Kindly recheck your figures.
My defense of meanness may have inadvertently allowed Veronique de Rugy to change the subject of our dispute away from her demonstrably false arguments and onto a more subjective dispute about being mean. And she feels compelled to keep arguing, so, in the nicest way I know how — which is still, admittedly, not very nice — let me explain. It’s actually an extremely simple point that she is determined to obscure.
De Rugy wrote a column arguing that the U.S. has a more progressive tax system because rich Americans pay a higher share of the tax burden than do rich people in other countries:
Contrary to common belief, the United States already has a more progressive tax system than do the most industrialized democracies worldwide. The nearby chart uses data from a recent report by the Organization for Economic Cooperation and Development on the share of taxes (both personal income and payroll taxes combined) paid by the richest 10 percent of households in 24 industrialized countries. The bars represent the share of the total taxes collected that are paid by top earners in these 24 countries.
The richest 10 percent of U.S. households (those making $112,124 or more) contribute a greater share of taxes (45.1 percent of all income taxes) than their counterparts in any other industrialized nation.

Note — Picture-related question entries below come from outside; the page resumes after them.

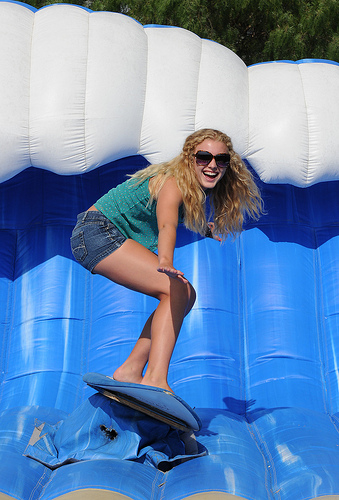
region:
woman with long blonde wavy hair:
[128, 118, 256, 222]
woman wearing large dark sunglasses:
[181, 127, 238, 202]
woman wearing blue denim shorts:
[63, 113, 231, 306]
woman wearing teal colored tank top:
[65, 127, 239, 281]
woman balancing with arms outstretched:
[150, 124, 239, 283]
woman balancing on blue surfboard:
[67, 116, 247, 433]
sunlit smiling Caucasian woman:
[183, 128, 231, 192]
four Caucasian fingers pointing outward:
[156, 264, 186, 276]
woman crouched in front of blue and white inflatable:
[67, 122, 257, 312]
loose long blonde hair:
[220, 178, 267, 236]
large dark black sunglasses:
[189, 148, 230, 169]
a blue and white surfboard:
[81, 372, 203, 433]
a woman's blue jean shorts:
[69, 206, 123, 279]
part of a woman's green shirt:
[92, 173, 167, 251]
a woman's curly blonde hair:
[124, 127, 267, 239]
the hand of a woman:
[155, 262, 187, 285]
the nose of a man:
[209, 157, 219, 170]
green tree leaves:
[130, 0, 334, 61]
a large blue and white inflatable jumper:
[0, 0, 338, 499]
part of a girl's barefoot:
[110, 369, 142, 384]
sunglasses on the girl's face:
[190, 151, 229, 167]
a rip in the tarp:
[100, 423, 116, 440]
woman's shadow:
[190, 393, 292, 435]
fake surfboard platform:
[82, 372, 202, 432]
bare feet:
[114, 368, 167, 390]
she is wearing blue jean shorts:
[69, 210, 124, 273]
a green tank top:
[92, 170, 163, 248]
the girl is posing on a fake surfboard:
[70, 127, 264, 430]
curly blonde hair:
[174, 129, 262, 237]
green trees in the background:
[37, 0, 337, 61]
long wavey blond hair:
[147, 118, 264, 240]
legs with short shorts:
[65, 201, 197, 399]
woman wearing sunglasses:
[78, 122, 244, 471]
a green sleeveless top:
[85, 159, 181, 255]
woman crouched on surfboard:
[58, 114, 255, 456]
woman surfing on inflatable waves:
[71, 118, 268, 451]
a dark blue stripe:
[242, 147, 338, 260]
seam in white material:
[70, 2, 110, 177]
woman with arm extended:
[63, 115, 247, 446]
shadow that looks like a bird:
[217, 389, 257, 415]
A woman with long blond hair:
[121, 127, 267, 243]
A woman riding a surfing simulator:
[67, 124, 265, 466]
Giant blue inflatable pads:
[201, 242, 335, 496]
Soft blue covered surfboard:
[82, 370, 202, 433]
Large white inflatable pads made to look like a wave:
[0, 0, 173, 183]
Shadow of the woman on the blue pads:
[194, 390, 291, 437]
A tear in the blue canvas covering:
[89, 420, 130, 461]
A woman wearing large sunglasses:
[182, 126, 233, 189]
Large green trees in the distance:
[71, 1, 335, 65]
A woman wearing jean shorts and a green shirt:
[68, 127, 267, 280]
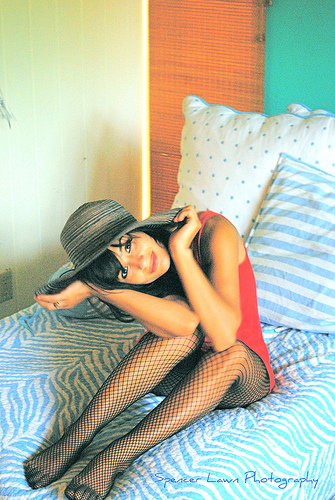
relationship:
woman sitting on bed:
[23, 207, 284, 498] [0, 260, 325, 494]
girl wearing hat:
[22, 198, 276, 499] [32, 193, 188, 294]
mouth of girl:
[140, 233, 167, 297] [5, 185, 305, 489]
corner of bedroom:
[114, 2, 176, 227] [1, 1, 332, 496]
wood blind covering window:
[219, 0, 265, 5] [148, 0, 263, 215]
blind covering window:
[149, 0, 264, 219] [148, 0, 263, 215]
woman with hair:
[84, 225, 174, 291] [72, 229, 196, 324]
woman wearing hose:
[23, 207, 284, 498] [160, 367, 207, 428]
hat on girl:
[27, 186, 208, 309] [22, 198, 276, 499]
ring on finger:
[52, 300, 63, 312] [33, 295, 66, 310]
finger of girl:
[33, 295, 66, 310] [22, 198, 276, 499]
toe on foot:
[65, 480, 77, 498] [63, 450, 127, 498]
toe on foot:
[73, 484, 83, 498] [63, 450, 127, 498]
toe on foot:
[81, 488, 90, 499] [63, 450, 127, 498]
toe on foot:
[87, 491, 95, 498] [63, 450, 127, 498]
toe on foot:
[96, 495, 102, 498] [63, 450, 127, 498]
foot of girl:
[63, 450, 127, 498] [22, 198, 276, 499]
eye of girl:
[117, 264, 130, 278] [22, 198, 276, 499]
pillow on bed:
[245, 153, 334, 337] [113, 400, 334, 498]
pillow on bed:
[174, 92, 261, 238] [113, 400, 334, 498]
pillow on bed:
[287, 100, 320, 114] [113, 400, 334, 498]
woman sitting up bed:
[23, 207, 284, 498] [0, 185, 333, 498]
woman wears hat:
[23, 207, 284, 498] [32, 193, 188, 294]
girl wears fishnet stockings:
[22, 198, 276, 499] [21, 316, 271, 498]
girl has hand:
[35, 213, 246, 318] [24, 273, 142, 335]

This widely-circulated argument is completely fallacious. As I pointed out in my reply, the amount of taxes paid by the rich is a function not only of their relative tax rate but also their relative share of the income. If rich people earn a far larger share of the income in the U.S., which they do, then they may pay a higher share of the tax burden even if the U.S. income tax system is less regressive.*
I don’t see how anybody can deny that. Indeed, I don’t see de Rugy or her copious defenders even attempting to deny it. Instead, de Rugy keeps writing multiple replies attempting to change the question.
One thing she’s doing is suggesting other measures of progressivity that might show the U.S. is extremely progressive. That is an interesting question. It’s not, however, the subject of the dispute. As I wrote in my item, “I could not find a comprehensive comparison of the tax rate paid by the richest Americans against all other industrialized democracies.” I am not claiming to have the definitive answer to the question of where the U.S. ranks in terms of progressivity. It’s a very hard question, in part because there are many ways to define the relative terms. Clive Crook argues that, by the definition he finds most relevant — I’d dispute it, but never mind — the U.S. tax code really is unusually progressive.
That’s fine. But that is not the subject of the dispute. Likewise, if Clive Crook were to argue that he is the most handsome man in the world because he owns an Oxford shirt, and I were to respond that this is a fallacious argument, then it would be beside the point if Crook summoned some other measure to prove he really is the most handsome man in the world.
Here’s what I am saying. You can’t claim that the proportion of taxes paid by the rich is a good measure of the progressivity of the tax code. If de Rugy wants to actually address the substance, as she claims she does, she has to argue one of the following:
- That it’s valid to say that the proportion of taxes paid by the rich, without accounting for the income share of the rich, is a fair measure of the progressivity of a tax system.
- That de Rugy did not in fact argue point #1 above.
I don’t see how she can possibly claim either of these. The first is false by a plain understanding of the definition of the terms involved (“progressivity” is defined as a question of relative tax rates, not a question of relative tax payments), and #2 is false by a plain reading of her column.
Now, if de Rugy’s frantic efforts to change the subject amount to a tacit confession that her original argument was false, and she will endeavor to cease recirculating (she has done it before) this totally wrong claim, then that would be very nice.
Now, I should probably make my own confession here. It’s possible that, by pairing my critique of de Rugy’s error (which I would describe as an extremely elementary error) with a broader disparagement of her credentials, I have made it impossible for her to actually concede error. Or possibly she genuinely does not understand the problem here. I’m not sure. My general experience is that the conservative movement is filled with polemicists who repeat very basic statistical fallacies like this, and seem immune to correction regardless of the level of politeness that correction takes. But, she is an individual and deserves the chance to be judged on her own terms.
*An earlier version of this post incorrectly stated “if the U.S. income tax system is less progressive.”